Rewrite the data below with every "series" swapped for "group" and nothing else changed. Leave the pictures out of your answer.

Dataset extract Start Marker

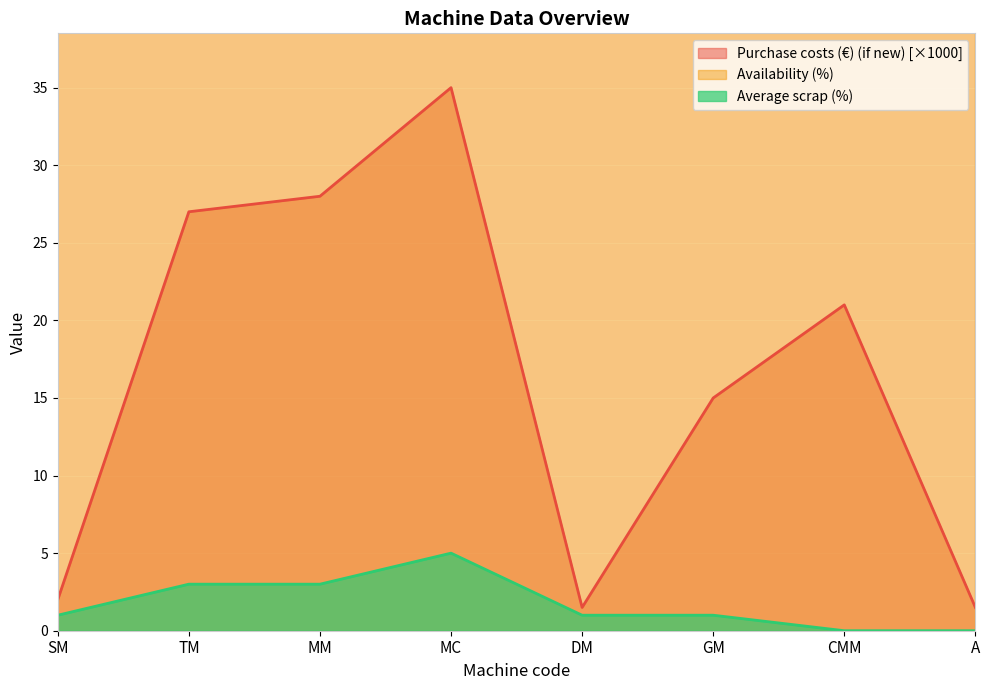

Which category has the lowest value across all series?

CMM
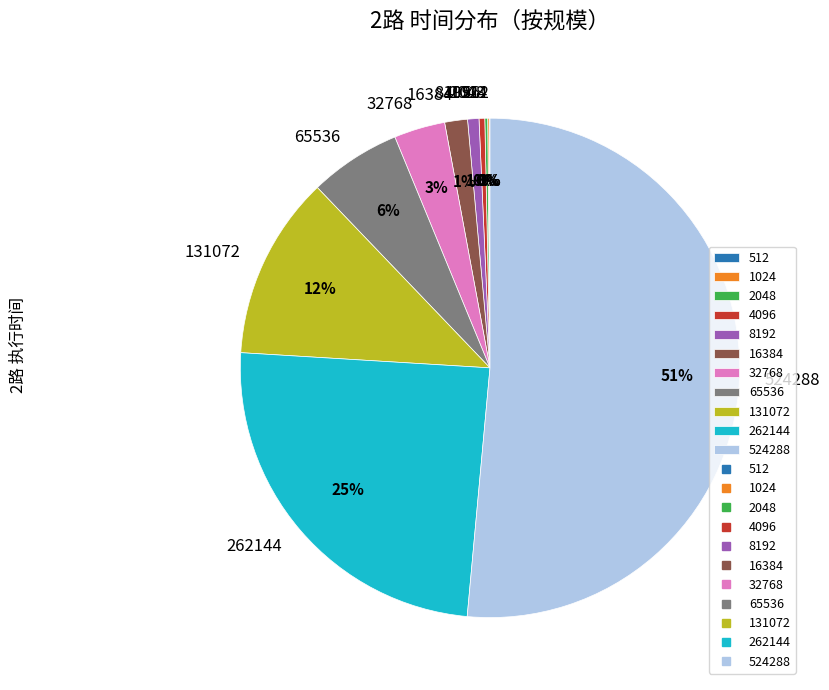

Is the sum of 262144 and 32768 greater than half?

No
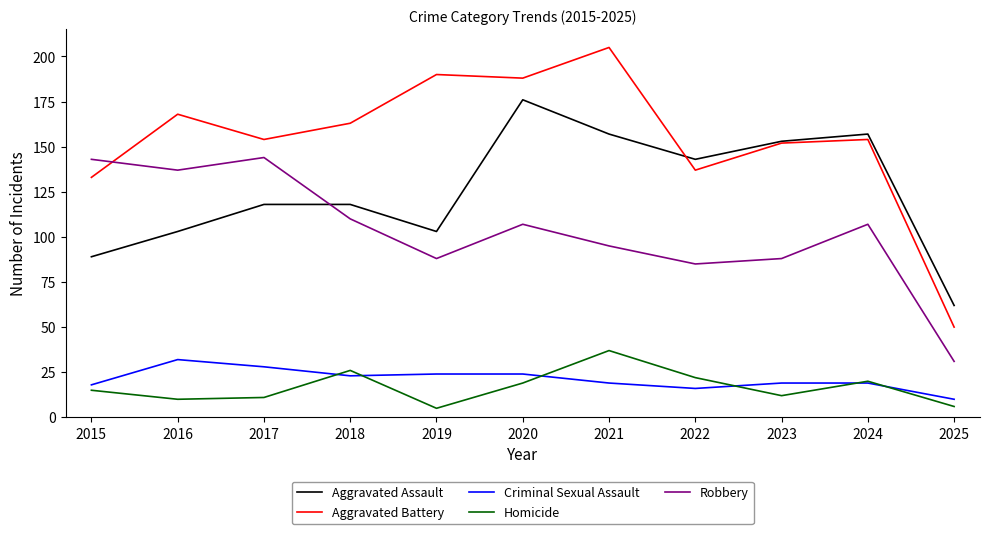

Is the value of Homicide at 2020 greater than the value of Aggravated Battery at 2024?

No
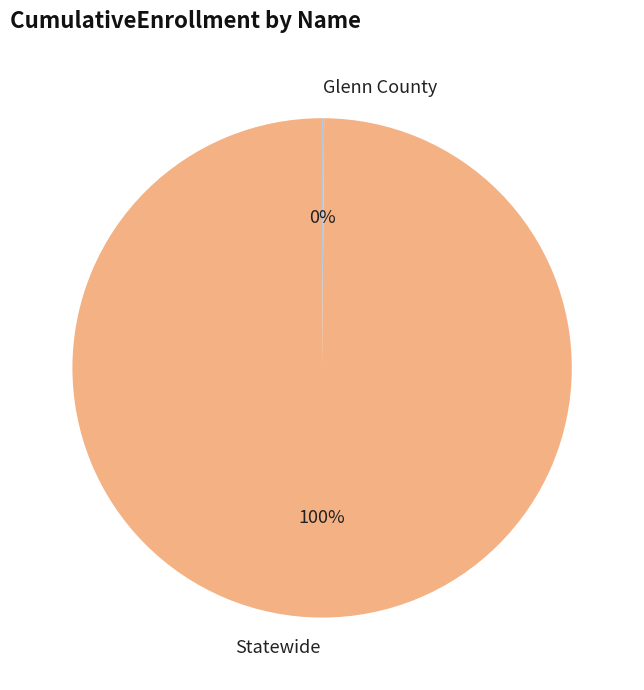

Which slice is the largest?

Statewide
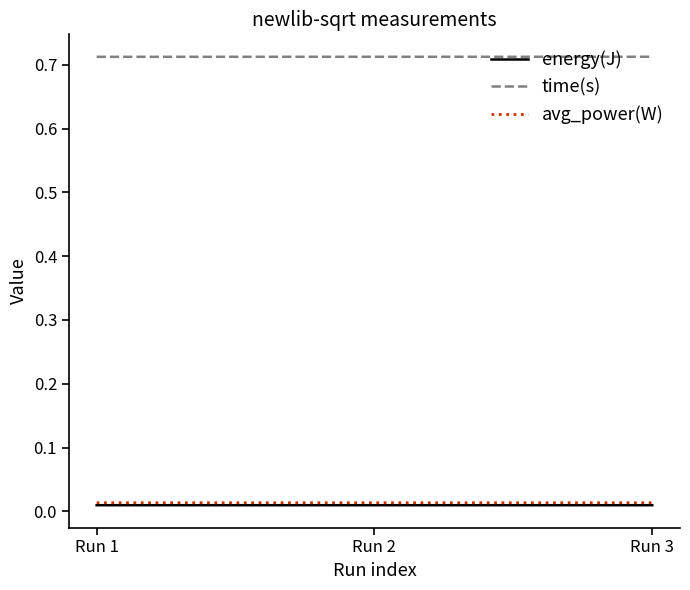

Which series has the largest total across all categories?

time(s)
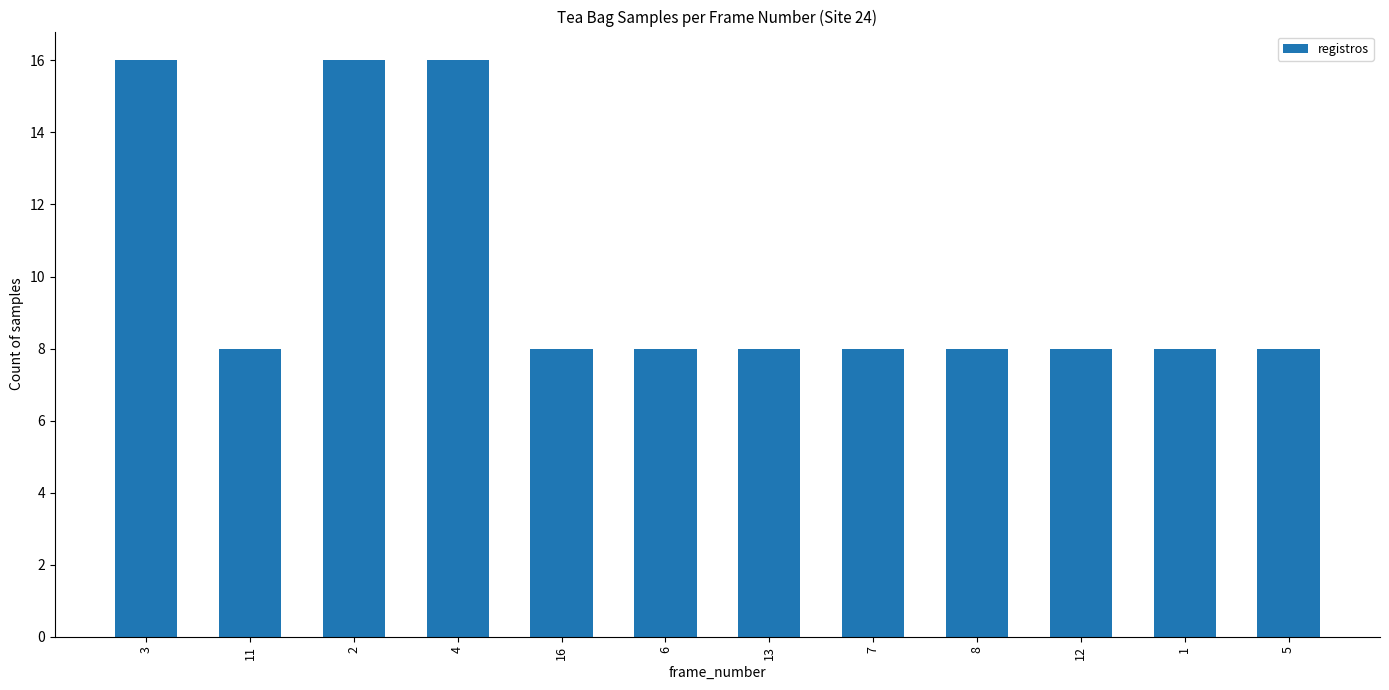

Reading right to left, list all the values displayed in this chart.

8	8	8	8	8	8	8	8	16	16	8	16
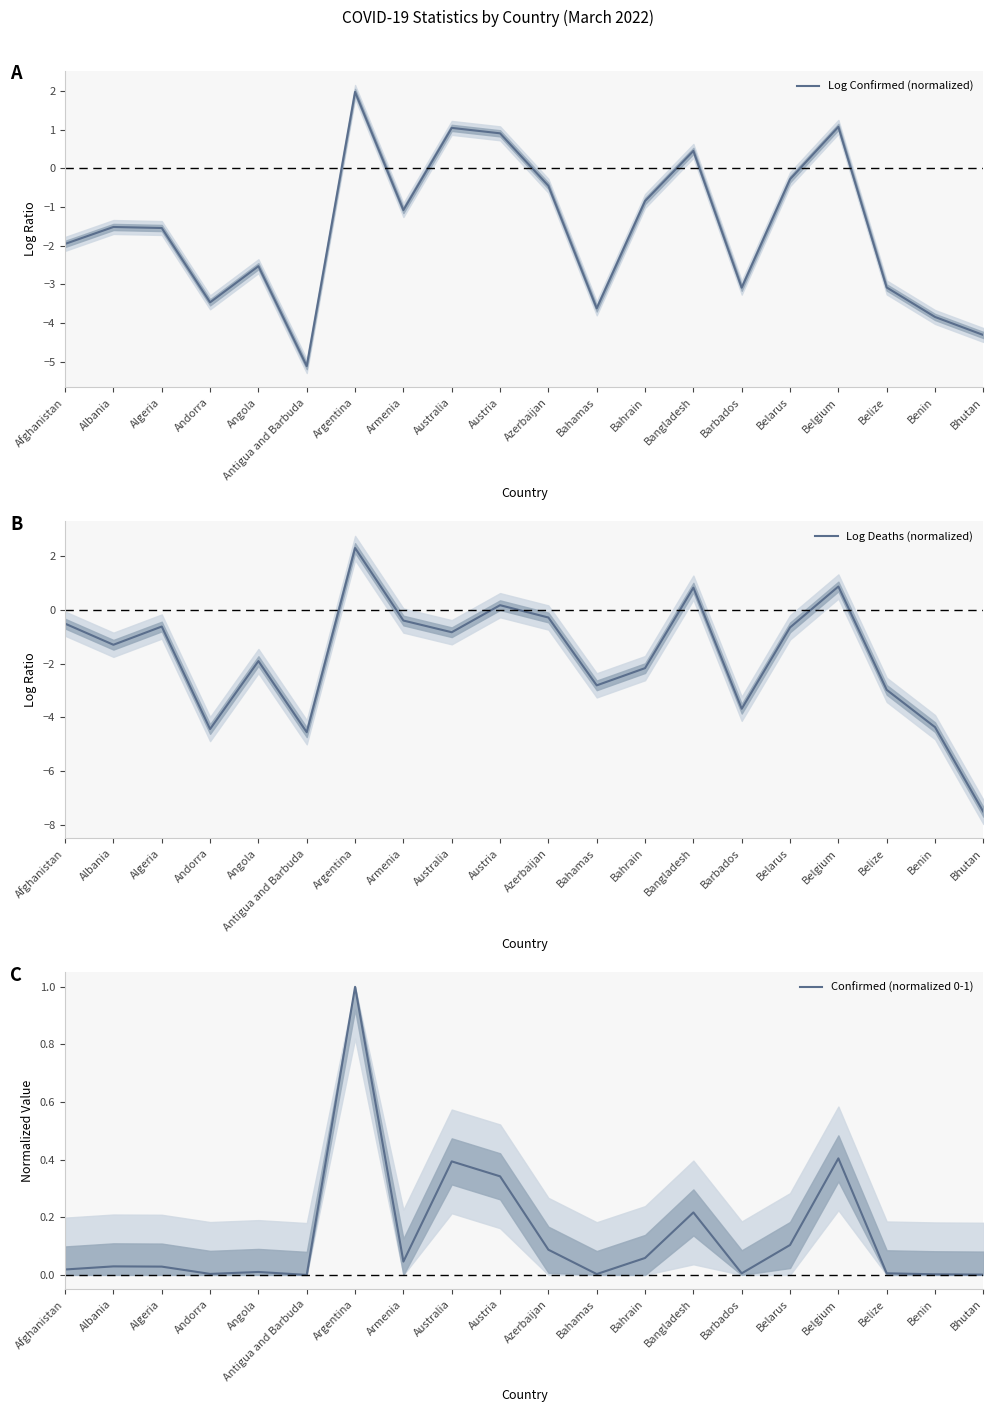

Which has a higher value, Azerbaijan or Antigua and Barbuda?

Azerbaijan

Dataset extract End Marker

Response box:
Which category has the lowest value across all group?

CMM

Is the sum of 262144 and 32768 greater than half?

No

Is the value of Homicide at 2020 greater than the value of Aggravated Battery at 2024?

No

Which slice is the largest?

Statewide

Which group has the largest total across all categories?

time(s)

Reading right to left, list all the values displayed in this chart.

8	8	8	8	8	8	8	8	16	16	8	16

Which has a higher value, Azerbaijan or Antigua and Barbuda?

Azerbaijan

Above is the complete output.